Plus de 15 ans se sont écoulés depuis, le fossé entre le prix des prothèses et les compensations n’a évidemment cessé de se creuser.

Mais il y a de l’espoir. Au cabinet du ministre Dubé, son attaché de presse Antoine de la Durantaye assure que le cri du cœur de Catherine sera «plus tôt que tard» entendu. «Il y a quelque chose qui se prépare. Je ne peux pas donner de détails, mais notre objectif, c’est d’y aller assez rapidement. On aimerait que ça se fasse avant l’été.»

Il y a tout le «processus légal» sur lequel le ministre n’a pas le plein contrôle, souhaitons que ça ne meure pas dans l’œuf comme en 2007.

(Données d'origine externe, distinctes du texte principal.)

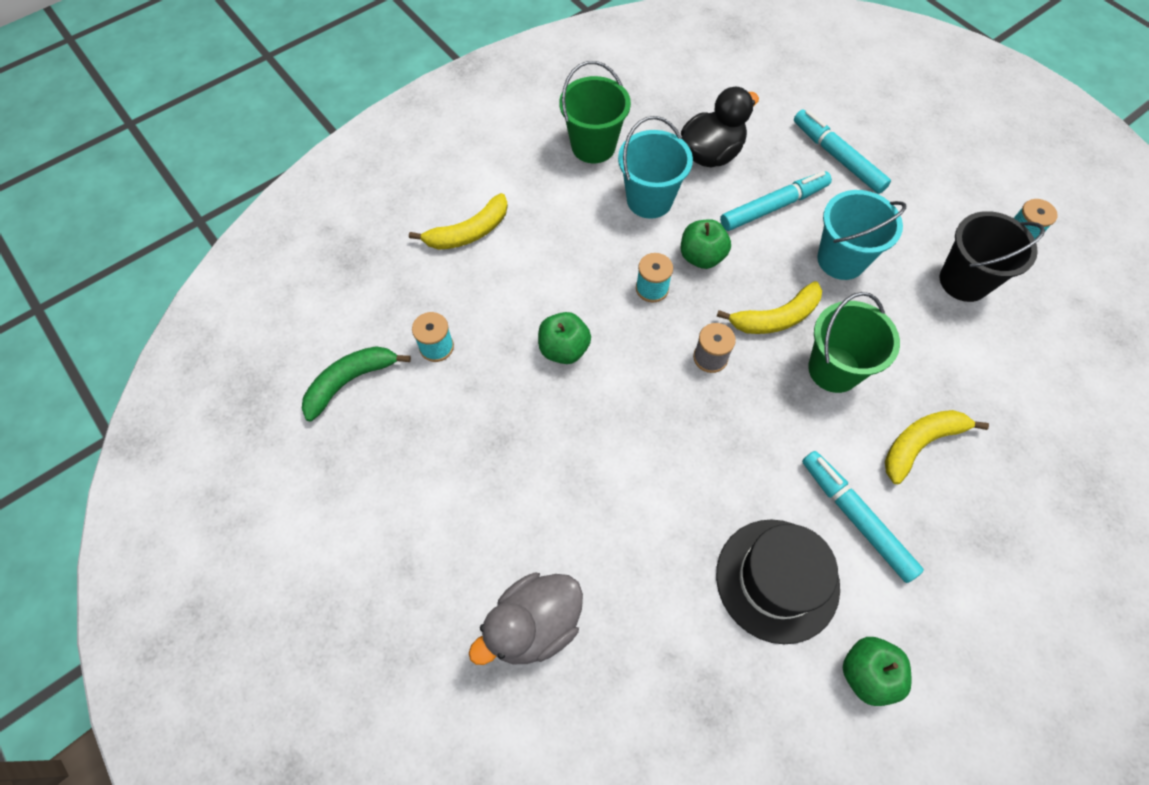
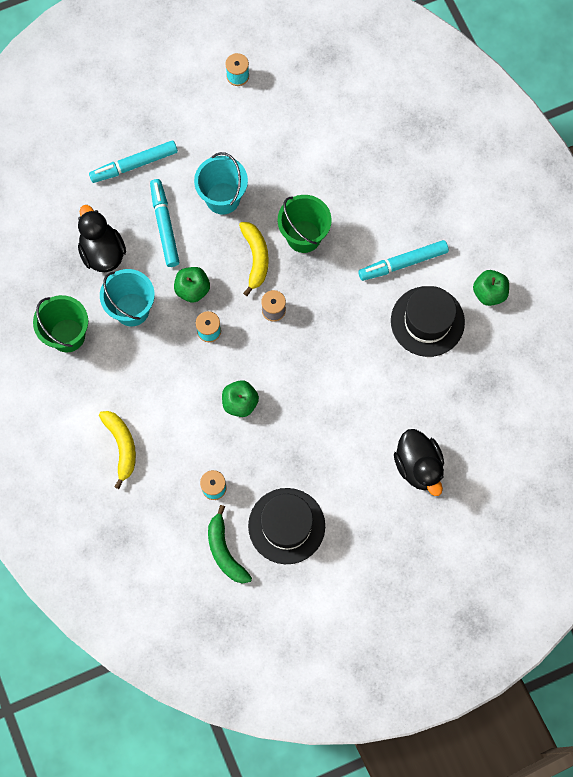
camera: 75 degrees left, 10 degrees up
grey duck [469,572,583,665] -> black duck [394,429,444,496]
yellow banana [885,410,989,484] -> none
black bucket [940,211,1045,302] -> none
none -> black hat [248,488,325,564]

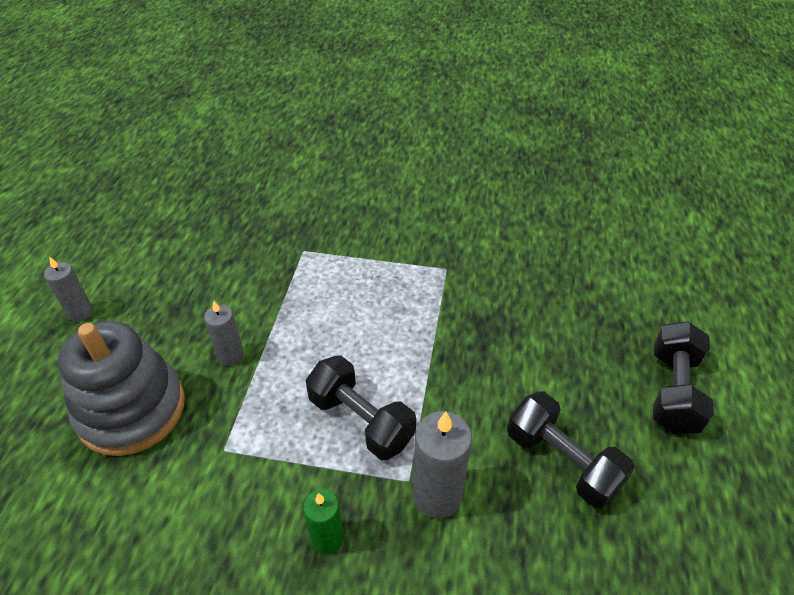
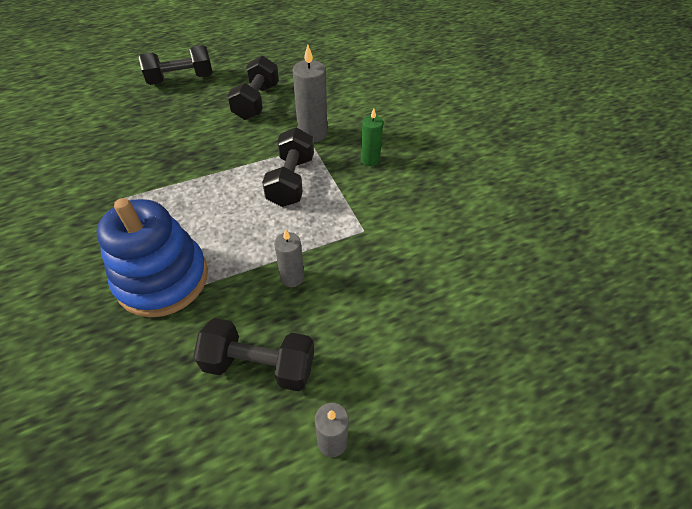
camera: 125 degrees left, 5 degrees up
grey stacking toy [57,321,185,456] -> none
none -> blue stacking toy [97,198,208,317]
none -> black dumbbell [193,318,314,391]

Le ministre Dubé reconnaît au moins le fait que ce problème a assez duré et l’importance de s’y attaquer, c’est déjà beaucoup, c’est plus que tous ses prédécesseurs des 15 dernières années. Et avec les forces en présence au Salon bleu, avec une opposition qui serait bien mal venue de chipoter sur le principe, le gouvernement aura les coudées franches.

Cette fois sera peut-être la bonne.

Parce que donner l’impression qu’on a ses deux yeux, c’est avoir un regard, c’est le bonheur d’en croiser un autre, comme de s’imaginer entendre Jean Gabin dans Le Quai des brumes nous souffler au creux de l’oreille, «t’as de beaux yeux, tu sais.»